Reproduce, without any change, the part of the data that opens with the line containing "common name: Hornet" and closes with the line containing "genus: Rudbeckia", both of those lines included.

[start]

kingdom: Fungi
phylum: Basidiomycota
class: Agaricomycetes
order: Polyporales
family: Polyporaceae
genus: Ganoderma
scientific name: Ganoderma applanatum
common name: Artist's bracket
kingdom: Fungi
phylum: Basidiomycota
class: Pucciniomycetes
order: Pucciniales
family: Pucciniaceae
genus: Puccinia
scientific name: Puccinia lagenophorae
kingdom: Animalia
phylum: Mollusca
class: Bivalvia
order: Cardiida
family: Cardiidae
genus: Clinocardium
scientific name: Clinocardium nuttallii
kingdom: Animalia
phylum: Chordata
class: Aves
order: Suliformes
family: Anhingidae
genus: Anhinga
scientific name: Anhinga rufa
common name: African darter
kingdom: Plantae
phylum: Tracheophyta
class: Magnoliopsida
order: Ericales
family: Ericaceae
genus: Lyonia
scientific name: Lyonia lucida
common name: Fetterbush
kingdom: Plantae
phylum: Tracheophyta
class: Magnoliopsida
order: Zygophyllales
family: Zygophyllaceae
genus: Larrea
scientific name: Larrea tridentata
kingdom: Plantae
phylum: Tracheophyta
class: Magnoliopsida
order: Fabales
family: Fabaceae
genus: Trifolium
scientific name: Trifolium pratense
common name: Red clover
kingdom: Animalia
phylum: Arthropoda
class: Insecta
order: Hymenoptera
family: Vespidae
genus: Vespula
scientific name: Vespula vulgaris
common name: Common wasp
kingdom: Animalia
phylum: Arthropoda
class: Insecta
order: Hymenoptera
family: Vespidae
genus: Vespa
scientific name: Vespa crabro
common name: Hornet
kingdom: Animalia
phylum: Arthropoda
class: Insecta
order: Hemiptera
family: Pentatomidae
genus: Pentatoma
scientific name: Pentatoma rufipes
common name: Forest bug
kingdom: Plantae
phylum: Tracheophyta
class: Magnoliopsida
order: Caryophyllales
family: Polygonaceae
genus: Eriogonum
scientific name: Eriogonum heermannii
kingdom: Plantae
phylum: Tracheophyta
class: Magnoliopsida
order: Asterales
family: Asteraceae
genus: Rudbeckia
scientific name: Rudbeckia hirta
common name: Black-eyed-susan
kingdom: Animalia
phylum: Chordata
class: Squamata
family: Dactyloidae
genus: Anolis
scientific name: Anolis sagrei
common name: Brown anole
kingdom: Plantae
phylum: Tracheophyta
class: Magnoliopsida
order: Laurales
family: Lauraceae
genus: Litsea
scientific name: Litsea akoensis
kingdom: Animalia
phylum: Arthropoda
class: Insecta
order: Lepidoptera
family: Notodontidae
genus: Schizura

[end]

### RESULT FOR THIS TASK
common name: Hornet
kingdom: Animalia
phylum: Arthropoda
class: Insecta
order: Hemiptera
family: Pentatomidae
genus: Pentatoma
scientific name: Pentatoma rufipes
common name: Forest bug
kingdom: Plantae
phylum: Tracheophyta
class: Magnoliopsida
order: Caryophyllales
family: Polygonaceae
genus: Eriogonum
scientific name: Eriogonum heermannii
kingdom: Plantae
phylum: Tracheophyta
class: Magnoliopsida
order: Asterales
family: Asteraceae
genus: Rudbeckia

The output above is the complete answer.